During our whirlwind road trip around El Salvador in March, we saw lots of cool things. Things like volcanoes, Mayan ruins...and fresh pupusas like these, made with your choice of either corn or rice flour (my advice: try both). The best deal we found for pupusas was at one roadside stand we stopped at for breakfast. We got coffee for the 4 of us (steamed milk on the side, which seems to be the classy Salvadoran way of serving milk with coffee) and a total of 5 pupusas split among three of us, for which we paid all of $3.35. Having a fresh, filling breakfast for about a buck per person is reason alone to visit.
I noticed that with but one exception, everywhere we went we saw livestock in the fields or being moved along the roadsides, but not being used to pull or carry loads. People carried loads - women on their heads, usually; and men on their backs or strapped to bicycles.

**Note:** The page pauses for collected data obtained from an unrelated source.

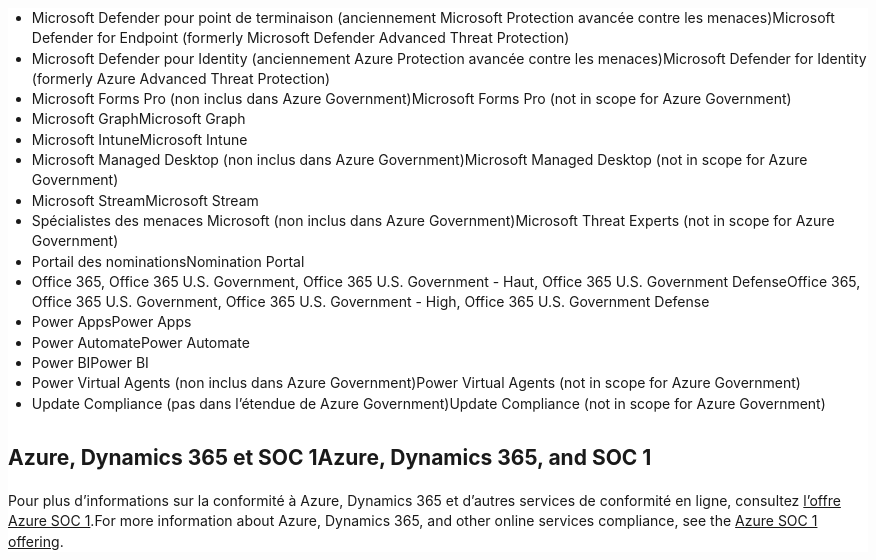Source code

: - <span data-ttu-id="22d4d-123">Microsoft Defender pour point de terminaison (anciennement Microsoft Protection avancée contre les menaces)</span><span class="sxs-lookup"><span data-stu-id="22d4d-123">Microsoft Defender for Endpoint (formerly Microsoft Defender Advanced Threat Protection)</span></span>
- <span data-ttu-id="22d4d-124">Microsoft Defender pour Identity (anciennement Azure Protection avancée contre les menaces)</span><span class="sxs-lookup"><span data-stu-id="22d4d-124">Microsoft Defender for Identity (formerly Azure Advanced Threat Protection)</span></span>
- <span data-ttu-id="22d4d-125">Microsoft Forms Pro (non inclus dans Azure Government)</span><span class="sxs-lookup"><span data-stu-id="22d4d-125">Microsoft Forms Pro (not in scope for Azure Government)</span></span>
- <span data-ttu-id="22d4d-126">Microsoft Graph</span><span class="sxs-lookup"><span data-stu-id="22d4d-126">Microsoft Graph</span></span>
- <span data-ttu-id="22d4d-127">Microsoft Intune</span><span class="sxs-lookup"><span data-stu-id="22d4d-127">Microsoft Intune</span></span>
- <span data-ttu-id="22d4d-128">Microsoft Managed Desktop (non inclus dans Azure Government)</span><span class="sxs-lookup"><span data-stu-id="22d4d-128">Microsoft Managed Desktop (not in scope for Azure Government)</span></span>
- <span data-ttu-id="22d4d-129">Microsoft Stream</span><span class="sxs-lookup"><span data-stu-id="22d4d-129">Microsoft Stream</span></span>
- <span data-ttu-id="22d4d-130">Spécialistes des menaces Microsoft (non inclus dans Azure Government)</span><span class="sxs-lookup"><span data-stu-id="22d4d-130">Microsoft Threat Experts (not in scope for Azure Government)</span></span>
- <span data-ttu-id="22d4d-131">Portail des nominations</span><span class="sxs-lookup"><span data-stu-id="22d4d-131">Nomination Portal</span></span>
- <span data-ttu-id="22d4d-132">Office 365, Office 365 U.S. Government, Office 365 U.S. Government - Haut, Office 365 U.S. Government Defense</span><span class="sxs-lookup"><span data-stu-id="22d4d-132">Office 365, Office 365 U.S. Government, Office 365 U.S. Government - High, Office 365 U.S. Government Defense</span></span>
- <span data-ttu-id="22d4d-133">Power Apps</span><span class="sxs-lookup"><span data-stu-id="22d4d-133">Power Apps</span></span>
- <span data-ttu-id="22d4d-134">Power Automate</span><span class="sxs-lookup"><span data-stu-id="22d4d-134">Power Automate</span></span>
- <span data-ttu-id="22d4d-135">Power BI</span><span class="sxs-lookup"><span data-stu-id="22d4d-135">Power BI</span></span>
- <span data-ttu-id="22d4d-136">Power Virtual Agents (non inclus dans Azure Government)</span><span class="sxs-lookup"><span data-stu-id="22d4d-136">Power Virtual Agents (not in scope for Azure Government)</span></span>
- <span data-ttu-id="22d4d-137">Update Compliance (pas dans l’étendue de Azure Government)</span><span class="sxs-lookup"><span data-stu-id="22d4d-137">Update Compliance (not in scope for Azure Government)</span></span>

## <a name="azure-dynamics-365-and-soc-1"></a><span data-ttu-id="22d4d-138">Azure, Dynamics 365 et SOC 1</span><span class="sxs-lookup"><span data-stu-id="22d4d-138">Azure, Dynamics 365, and SOC 1</span></span>

<span data-ttu-id="22d4d-139">Pour plus d’informations sur la conformité à Azure, Dynamics 365 et d’autres services de conformité en ligne, consultez [l’offre Azure SOC 1](/azure/compliance/offerings/offering-soc-1).</span><span class="sxs-lookup"><span data-stu-id="22d4d-139">For more information about Azure, Dynamics 365, and other online services compliance, see the [Azure SOC 1 offering](/azure/compliance/offerings/offering-soc-1).</span></span>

I suppose your average Salvadoran horse or burro has lots of other work to do besides schlepping cargo.
In terms of public transportation, we saw that the preferred method for short trips
was to stand up in the bed of a specially-outfitted pickup truck ("camioneta"), as shown in the pic on the right. Certain towns featured the ever-popular-with-me miniature Moto-Taxis, as seen on the left.
However, the camionetas and the Moto-Taxis are but drab alternatives to the coolest ride that El Salvador has to offer: their fleet of the most awesomely tricked-out buses ever. The average Salvadoran bus is brightly painted, with lots of fancy chrome,
multi-colored reflectors of all shapes and sizes, and lots of custom detailing. Some buses even sport shark fins along the roof. They aren't the yellow Blue-Bird buses that took your sorry self to school back in the day.
Speaking of tricked-out vehicles, here's a couple of views of a hearse I happened
across in a Salvadoran highland town. It looks like everything funereal can be unbolted and removed, in the event more earthly cargo needs transporting from Point A to Point B.
El Salvador has a lot of jungle in it, so let's look at some of the flora and fauna. Below, you see a pensive spider monkey, a portrait of a lizard I haven't yet identified; and flowers that may be types of morning-glory and pitcher
plants.
El Salvador: truly a visually rich country.